The main message behind Assad's brazen move may have been directed at the rebels: that an impotent international community will not come to their rescue even in the face of such a blatant violation of international conventions. The timing, however, near the anniversary of Obama's "red line" statement, suggests that it was also an affront to Obama himself.
Obama will now feel compelled to respond. His dilemma is that, without the UN Security Council mandate that Russia continues to deny him, his response exposes him to accusations of following the path of his predecessor, George W. Bush, whom Obama himself criticized for unilateralism. At the same time, were he to choose not to respond, he would face the criticism for the United States' loss of global influence, credibility, and power.
With suggestions by his administration that a U.S. response will be inevitable and forceful, Obama has already raised expectations among Syrian rebels and their supporters - expectations that he is both unwilling and unable to meet. The letdown may result in more frustration, new accusations of broken promises, and the further erosion of the United States' standing in the region. In trying to mitigate the rebels' irrational exuberance, Obama may have swung the pendulum too far in the opposite direction, giving advance notice to the Assad regime and its backers of the limited scope of likely U.S. operation. The expectation of limited damage effectively voids the punitive potential of any military response.
Damascus, on the other hand, is poised to declare victory irrespective of what happens. If limited U.S.-led military strikes do take place, the regime will claim victory in repelling foreign aggression and foiling the West's plans. Assad's propaganda machine is already setting the stage for this narrative by suggesting that a full scale invasion is in the works. Worse, if a strike does not happen, the regime will boast of its deterrence power and declare the end of U.S. hegemony. Rather than being punished for its lethal use of chemical weapons against its own civilians, the Assad regime is almost guaranteed to achieve a propaganda victory.
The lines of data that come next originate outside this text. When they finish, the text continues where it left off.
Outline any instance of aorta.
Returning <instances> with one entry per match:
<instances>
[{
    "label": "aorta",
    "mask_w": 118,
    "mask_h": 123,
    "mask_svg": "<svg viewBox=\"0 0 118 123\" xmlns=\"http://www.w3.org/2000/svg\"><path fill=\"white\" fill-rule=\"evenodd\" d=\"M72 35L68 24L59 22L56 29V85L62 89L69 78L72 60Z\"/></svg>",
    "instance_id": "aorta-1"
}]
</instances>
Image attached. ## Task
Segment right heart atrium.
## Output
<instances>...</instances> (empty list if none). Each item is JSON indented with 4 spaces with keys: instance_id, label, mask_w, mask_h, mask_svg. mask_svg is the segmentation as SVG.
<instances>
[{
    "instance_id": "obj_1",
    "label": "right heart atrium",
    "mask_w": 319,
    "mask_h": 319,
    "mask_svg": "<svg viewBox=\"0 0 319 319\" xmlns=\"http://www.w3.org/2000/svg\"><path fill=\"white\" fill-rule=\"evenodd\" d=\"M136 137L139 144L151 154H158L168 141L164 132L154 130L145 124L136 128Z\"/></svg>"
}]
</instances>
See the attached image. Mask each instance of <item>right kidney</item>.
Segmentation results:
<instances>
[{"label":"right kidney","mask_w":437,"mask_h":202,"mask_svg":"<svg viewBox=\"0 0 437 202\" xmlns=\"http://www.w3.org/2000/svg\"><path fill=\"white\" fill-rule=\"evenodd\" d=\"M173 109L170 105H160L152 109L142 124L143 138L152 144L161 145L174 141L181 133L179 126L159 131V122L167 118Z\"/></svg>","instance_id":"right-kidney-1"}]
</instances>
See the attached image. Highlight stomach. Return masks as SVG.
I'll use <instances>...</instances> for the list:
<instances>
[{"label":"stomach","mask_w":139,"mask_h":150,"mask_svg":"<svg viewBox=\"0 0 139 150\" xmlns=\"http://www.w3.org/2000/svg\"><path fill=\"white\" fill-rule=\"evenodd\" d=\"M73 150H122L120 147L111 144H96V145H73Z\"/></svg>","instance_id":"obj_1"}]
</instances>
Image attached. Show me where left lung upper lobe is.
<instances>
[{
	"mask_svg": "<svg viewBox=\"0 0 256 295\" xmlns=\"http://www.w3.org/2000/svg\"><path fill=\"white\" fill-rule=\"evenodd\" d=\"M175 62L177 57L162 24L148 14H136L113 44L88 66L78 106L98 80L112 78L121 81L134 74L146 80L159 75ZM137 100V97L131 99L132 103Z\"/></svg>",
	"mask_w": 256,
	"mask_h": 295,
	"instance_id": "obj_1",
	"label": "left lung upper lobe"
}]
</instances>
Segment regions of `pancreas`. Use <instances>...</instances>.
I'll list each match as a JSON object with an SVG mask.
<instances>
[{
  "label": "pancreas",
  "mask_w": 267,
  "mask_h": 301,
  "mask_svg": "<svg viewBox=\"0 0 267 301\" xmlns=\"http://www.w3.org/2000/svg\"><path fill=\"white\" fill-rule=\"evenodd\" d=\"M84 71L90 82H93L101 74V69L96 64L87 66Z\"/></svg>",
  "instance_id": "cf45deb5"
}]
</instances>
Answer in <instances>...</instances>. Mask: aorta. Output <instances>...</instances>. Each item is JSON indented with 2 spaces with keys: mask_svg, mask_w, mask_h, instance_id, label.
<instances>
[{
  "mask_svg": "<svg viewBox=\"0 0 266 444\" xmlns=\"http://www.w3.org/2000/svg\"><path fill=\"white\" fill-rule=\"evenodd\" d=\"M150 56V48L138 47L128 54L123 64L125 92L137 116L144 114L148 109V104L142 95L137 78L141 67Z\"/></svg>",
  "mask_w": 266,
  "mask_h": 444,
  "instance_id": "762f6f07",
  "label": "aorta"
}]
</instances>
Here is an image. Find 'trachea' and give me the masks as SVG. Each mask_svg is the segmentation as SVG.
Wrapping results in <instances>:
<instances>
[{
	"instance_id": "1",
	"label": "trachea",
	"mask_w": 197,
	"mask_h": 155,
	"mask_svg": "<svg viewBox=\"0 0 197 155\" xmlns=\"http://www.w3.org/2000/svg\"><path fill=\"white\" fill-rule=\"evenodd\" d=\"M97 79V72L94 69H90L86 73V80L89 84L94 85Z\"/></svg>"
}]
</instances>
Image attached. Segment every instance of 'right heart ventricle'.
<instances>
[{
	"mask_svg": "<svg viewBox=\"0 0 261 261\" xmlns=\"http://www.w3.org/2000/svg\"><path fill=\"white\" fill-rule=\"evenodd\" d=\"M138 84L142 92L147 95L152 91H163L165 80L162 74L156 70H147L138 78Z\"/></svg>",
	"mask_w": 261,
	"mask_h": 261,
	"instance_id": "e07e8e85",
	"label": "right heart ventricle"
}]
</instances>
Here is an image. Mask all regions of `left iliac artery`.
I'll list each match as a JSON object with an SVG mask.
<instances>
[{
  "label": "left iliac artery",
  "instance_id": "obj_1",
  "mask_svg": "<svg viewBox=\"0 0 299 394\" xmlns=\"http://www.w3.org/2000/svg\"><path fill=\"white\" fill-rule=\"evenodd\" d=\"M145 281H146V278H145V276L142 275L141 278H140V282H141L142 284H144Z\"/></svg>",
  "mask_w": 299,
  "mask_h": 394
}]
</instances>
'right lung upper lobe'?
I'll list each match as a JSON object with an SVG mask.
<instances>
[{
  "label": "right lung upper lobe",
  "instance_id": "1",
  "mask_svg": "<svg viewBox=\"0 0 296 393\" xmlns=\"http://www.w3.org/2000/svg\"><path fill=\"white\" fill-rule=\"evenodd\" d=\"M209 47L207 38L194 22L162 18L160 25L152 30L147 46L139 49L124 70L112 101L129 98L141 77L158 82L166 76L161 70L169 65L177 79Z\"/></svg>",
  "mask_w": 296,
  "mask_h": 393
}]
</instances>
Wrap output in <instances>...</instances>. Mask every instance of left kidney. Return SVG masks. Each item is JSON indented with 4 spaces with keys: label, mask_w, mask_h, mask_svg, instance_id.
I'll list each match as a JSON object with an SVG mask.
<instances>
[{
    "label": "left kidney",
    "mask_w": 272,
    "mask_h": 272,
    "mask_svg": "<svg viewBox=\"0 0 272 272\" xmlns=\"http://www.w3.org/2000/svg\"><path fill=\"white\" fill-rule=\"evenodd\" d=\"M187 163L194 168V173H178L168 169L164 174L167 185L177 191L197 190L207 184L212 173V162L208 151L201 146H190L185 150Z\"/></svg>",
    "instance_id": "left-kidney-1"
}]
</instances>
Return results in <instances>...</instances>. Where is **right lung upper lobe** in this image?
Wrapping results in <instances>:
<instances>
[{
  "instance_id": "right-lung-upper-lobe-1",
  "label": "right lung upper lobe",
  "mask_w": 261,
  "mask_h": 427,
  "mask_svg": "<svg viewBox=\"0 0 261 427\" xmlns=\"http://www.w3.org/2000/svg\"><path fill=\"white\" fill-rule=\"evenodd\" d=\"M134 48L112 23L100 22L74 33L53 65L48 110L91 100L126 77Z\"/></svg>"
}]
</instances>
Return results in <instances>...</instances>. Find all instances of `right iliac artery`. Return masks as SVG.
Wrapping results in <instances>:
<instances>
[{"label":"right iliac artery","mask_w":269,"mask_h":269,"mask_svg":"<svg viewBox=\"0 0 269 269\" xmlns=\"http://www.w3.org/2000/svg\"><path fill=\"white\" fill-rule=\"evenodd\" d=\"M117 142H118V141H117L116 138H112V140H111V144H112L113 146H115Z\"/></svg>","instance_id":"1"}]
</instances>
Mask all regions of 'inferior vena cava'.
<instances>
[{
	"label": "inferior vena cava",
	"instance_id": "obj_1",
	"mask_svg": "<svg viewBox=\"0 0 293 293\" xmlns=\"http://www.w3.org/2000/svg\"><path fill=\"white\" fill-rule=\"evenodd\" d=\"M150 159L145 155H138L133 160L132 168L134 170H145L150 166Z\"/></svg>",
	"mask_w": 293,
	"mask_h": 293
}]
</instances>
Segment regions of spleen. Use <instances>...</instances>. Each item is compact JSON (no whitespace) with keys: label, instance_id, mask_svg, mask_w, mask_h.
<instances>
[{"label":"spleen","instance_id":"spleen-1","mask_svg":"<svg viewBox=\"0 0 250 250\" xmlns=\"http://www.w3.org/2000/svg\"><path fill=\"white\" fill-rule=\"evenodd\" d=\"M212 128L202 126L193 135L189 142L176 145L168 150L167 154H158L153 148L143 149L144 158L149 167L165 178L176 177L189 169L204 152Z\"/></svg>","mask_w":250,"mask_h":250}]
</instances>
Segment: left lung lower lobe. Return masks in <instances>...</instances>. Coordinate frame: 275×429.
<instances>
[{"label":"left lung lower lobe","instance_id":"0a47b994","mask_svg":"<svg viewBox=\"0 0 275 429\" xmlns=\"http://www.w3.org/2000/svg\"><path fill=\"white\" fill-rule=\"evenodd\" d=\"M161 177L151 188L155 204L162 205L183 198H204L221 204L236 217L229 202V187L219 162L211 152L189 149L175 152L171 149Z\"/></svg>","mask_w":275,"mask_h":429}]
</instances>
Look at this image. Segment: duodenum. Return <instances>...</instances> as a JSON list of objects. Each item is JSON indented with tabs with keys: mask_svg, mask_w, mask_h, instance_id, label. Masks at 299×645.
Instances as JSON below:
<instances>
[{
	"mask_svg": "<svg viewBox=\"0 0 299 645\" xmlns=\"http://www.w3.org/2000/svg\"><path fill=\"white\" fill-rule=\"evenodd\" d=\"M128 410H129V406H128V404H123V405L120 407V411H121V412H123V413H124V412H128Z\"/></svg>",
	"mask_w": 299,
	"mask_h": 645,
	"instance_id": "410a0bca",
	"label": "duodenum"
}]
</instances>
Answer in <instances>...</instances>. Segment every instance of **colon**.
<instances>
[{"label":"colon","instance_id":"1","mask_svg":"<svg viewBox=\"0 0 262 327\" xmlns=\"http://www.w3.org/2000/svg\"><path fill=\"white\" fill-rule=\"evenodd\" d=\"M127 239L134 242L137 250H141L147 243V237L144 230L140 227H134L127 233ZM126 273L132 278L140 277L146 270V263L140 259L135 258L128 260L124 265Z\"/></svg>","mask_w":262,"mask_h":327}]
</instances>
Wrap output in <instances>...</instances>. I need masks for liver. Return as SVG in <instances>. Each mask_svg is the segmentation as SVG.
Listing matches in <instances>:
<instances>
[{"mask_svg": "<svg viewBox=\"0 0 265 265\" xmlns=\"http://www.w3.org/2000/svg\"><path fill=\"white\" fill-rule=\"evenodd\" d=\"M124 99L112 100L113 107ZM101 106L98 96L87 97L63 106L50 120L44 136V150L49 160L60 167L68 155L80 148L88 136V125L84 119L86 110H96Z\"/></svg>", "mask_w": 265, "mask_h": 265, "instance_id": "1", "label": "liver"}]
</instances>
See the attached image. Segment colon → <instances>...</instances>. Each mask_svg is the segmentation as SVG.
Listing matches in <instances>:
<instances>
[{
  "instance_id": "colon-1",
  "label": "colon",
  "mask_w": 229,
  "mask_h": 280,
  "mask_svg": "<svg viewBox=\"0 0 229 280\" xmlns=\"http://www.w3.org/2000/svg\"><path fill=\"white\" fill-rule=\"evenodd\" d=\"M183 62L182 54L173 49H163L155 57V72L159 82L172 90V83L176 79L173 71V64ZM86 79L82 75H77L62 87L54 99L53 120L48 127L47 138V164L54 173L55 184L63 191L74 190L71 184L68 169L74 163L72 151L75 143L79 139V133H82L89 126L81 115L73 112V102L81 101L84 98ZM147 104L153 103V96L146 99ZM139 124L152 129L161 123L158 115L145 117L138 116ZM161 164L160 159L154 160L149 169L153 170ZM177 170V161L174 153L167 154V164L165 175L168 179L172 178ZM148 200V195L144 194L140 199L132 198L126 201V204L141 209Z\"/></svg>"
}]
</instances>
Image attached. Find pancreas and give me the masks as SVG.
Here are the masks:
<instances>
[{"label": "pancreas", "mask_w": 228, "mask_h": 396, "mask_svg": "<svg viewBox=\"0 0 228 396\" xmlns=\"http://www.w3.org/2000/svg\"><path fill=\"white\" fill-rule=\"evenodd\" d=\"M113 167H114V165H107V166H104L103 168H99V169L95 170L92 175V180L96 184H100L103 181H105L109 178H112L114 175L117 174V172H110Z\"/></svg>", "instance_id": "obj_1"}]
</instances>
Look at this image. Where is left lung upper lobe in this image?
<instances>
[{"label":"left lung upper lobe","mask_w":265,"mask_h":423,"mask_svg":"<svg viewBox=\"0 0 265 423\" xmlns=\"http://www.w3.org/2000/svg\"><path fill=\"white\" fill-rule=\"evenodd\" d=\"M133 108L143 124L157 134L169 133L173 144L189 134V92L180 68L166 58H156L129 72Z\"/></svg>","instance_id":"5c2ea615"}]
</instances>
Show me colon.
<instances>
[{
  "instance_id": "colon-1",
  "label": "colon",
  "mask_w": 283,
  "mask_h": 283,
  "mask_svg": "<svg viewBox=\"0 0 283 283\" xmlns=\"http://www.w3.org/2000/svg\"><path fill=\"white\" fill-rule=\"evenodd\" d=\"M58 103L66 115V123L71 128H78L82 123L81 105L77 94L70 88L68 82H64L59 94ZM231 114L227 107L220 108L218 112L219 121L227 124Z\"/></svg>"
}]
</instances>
Obama has fallen into a trap. He now faces a difficult choice between losing credibility as a principled leader who abides by international norms and undermining his own leadership through actions that are not in line with his statements. What this embarrassing situation has demonstrated is that even if Obama decides to run away from the Syrian conflict, it will come to him. This, coupled with the fact that Syria's war is incubating the next generation of violent Islamist radicals and has ruined so many lives, clearly suggest that a more proactive U.S. role is necessary to contain the damage and avoid further destruction.